Scottish children from the poorest backgrounds are less likely to go to university than those from the rest of the UK, a new report has revealed.
New research by the Sutton Trust shows that, although there has been a narrowing of the gap between rich and poor young people entering higher education across the UK, young people from the fifth most advantaged areas north of the border are four times more likely to go to university than those in the fifth least advantaged areas.
The equivalent figure in England is 2.4 times, and in Wales and Northern Ireland they are three times more likely to do so.
Scottish Conservative shadow education secretary Liz Smith said: “This damning report confirms that Scotland still has some way to go when it comes to offering the same opportunities to students from disadvantaged backgrounds.”
It comes after First Minister Nicola Sturgeon told MSPs her priority for government was to improve access to education.
She pledged to have make closing the attainment gap between schools “the mission, not just of this government or even this parliament, but of the country as a whole”.
The study Access in Scotland, led by Professor Sheila Riddell of the University of Edinburgh,said that virtually all the growth in higher education places for disadvantaged students in Scotland over the last decade has been provided by colleges rather than universities.
It said that while Scots are more likely than their English counterparts to enter some form of higher education, they are less likely to be able to go straight to university, and many of those that do so through such “articulation” often have to repeat at least one year.
Sir Peter Lampl, chairman of the Sutton Trust and of the Education Endowment Foundation, said: “Scotland faces a shocking access gap, and it is vital that the government appoints a strong independent commissioner without delay.”
Scottish Labour’s education spokesman Iain Gray said: “This shows definitively that Scotland lags behind the rest of the UK when it comes to university access for students from poorer families.”
A Universities Scotland spokesperson said: “We understand the temptation to compare Scotland with England on access, as with all things, however it is not always meaningful or helpful because our systems of education at school, college and university level are now so different.”
A Scottish Government spokesperson said: “Access to university for students from the most deprived areas has increased by 29 per cent since this government came to office.
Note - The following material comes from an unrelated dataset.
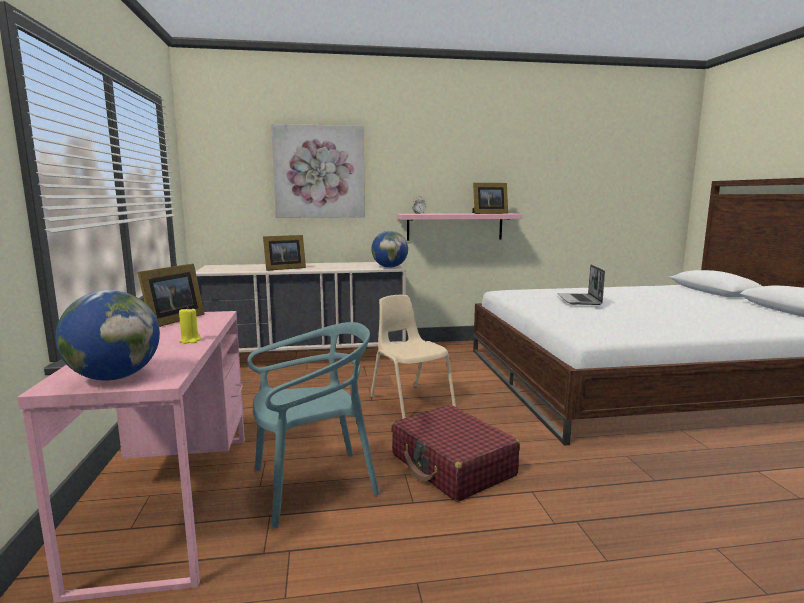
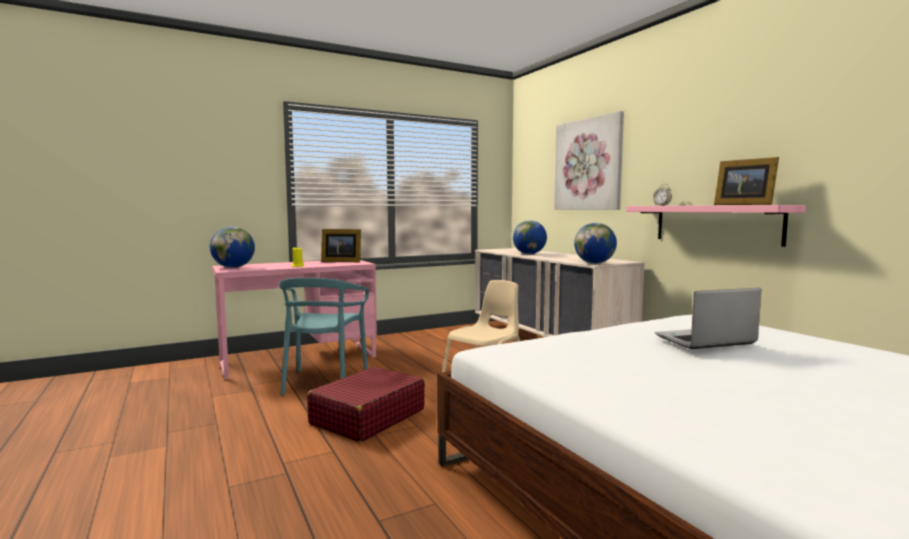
camera: 70 degrees right, 5 degrees down
(283, 268) = (529, 254): picture frame -> globe
(313, 485) = (324, 382): turquoise chair -> turquoise chair turned 45 degrees clockwise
The Sutton Trust report acknowledges that progress has been made on widening access, however we are clear that there is much more still to do.
“That is why we introduced the Commission for Widening Access and have committed to implementing in full its recommendations. Indeed, the recommendations set out by the Sutton Trust are already being taken forward in Scotland following the Commission’s report.
“However, some of the report’s findings are based on misconceptions that do not accurately reflect the position as regards widening access in Scotland.
“For example, it is simply wrong to state that university places supported by additional funding will end in 2016/17. In reality the places will be mainstreamed into core funding and the higher education sector agreed to this at the outset of the initiative.
“The Trust’s argument on additional places also fails to acknowledge the Commission’s finding that simply supplying additional places does not address the systemic problems that can restrict access.
“The report makes comparisons between England and Scotland on participation among young people from the most and least disadvantaged areas. However, this is done using figures from UCAS that are not comparable. For example, the UCAS figures do not include the large number of Scottish students who apply to study higher education courses in colleges yet do include applicants to colleges in England, where 6 per cent of English higher education is delivered.
“The report suggests that the overall participation rate for higher education is lower in Scotland than in England. However, it fails to take account of the significantly different context in Scotland whereby a significant proportion of higher education takes place in colleges. When participation in college is factored in, the Scottish higher education participation rate is significantly higher than in England.”